• [Task instructions] One number is all that is asked for: the number of lines below that hold the string "coordinate".

(Stored data entries)
———

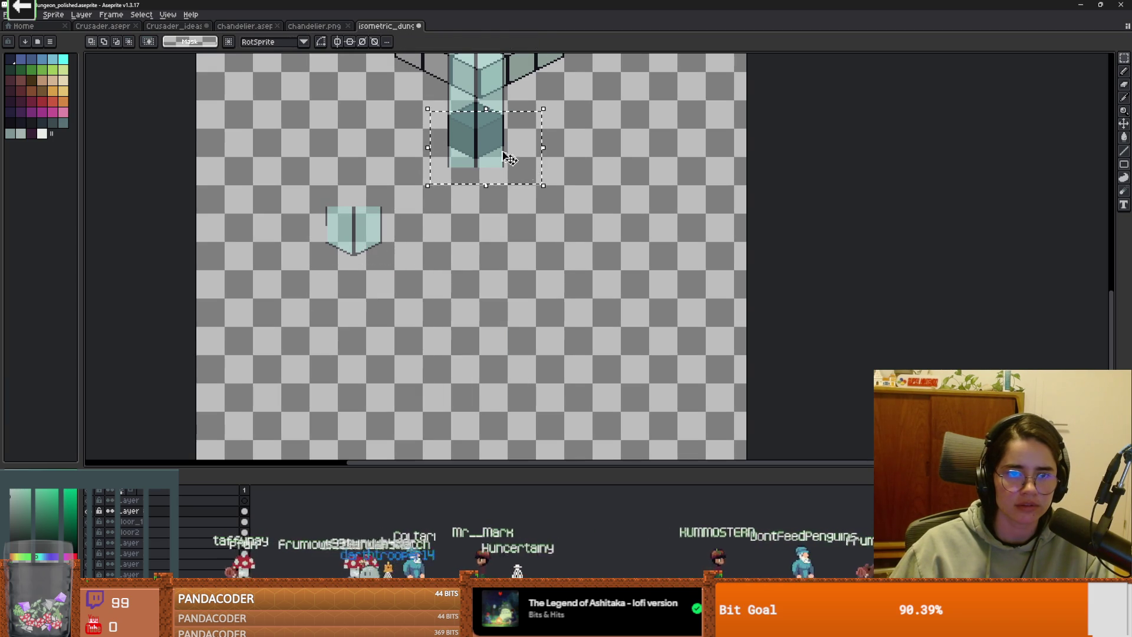
{"action": "left_click_drag", "start_coordinate": [493, 152], "coordinate": [593, 174]}
{"action": "left_click_drag", "start_coordinate": [274, 164], "coordinate": [412, 265]}
{"action": "mouse_move", "coordinate": [345, 223]}
{"action": "left_mouse_down"}
{"action": "mouse_move", "coordinate": [460, 182]}
{"action": "mouse_move", "coordinate": [470, 124]}
{"action": "mouse_move", "coordinate": [636, 218]}
{"action": "left_mouse_up"}
Step: Commit the moved pillar piece and open Canvas Size, then cancel it without changes
{"action": "left_click", "coordinate": [542, 195]}
{"action": "scroll", "coordinate": [548, 248], "scroll_direction": "down", "scroll_amount": 4}
{"action": "scroll", "coordinate": [549, 357], "scroll_direction": "up", "scroll_amount": 2}
{"action": "key", "text": "ctrl+alt+c"}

———

• [Answer] 9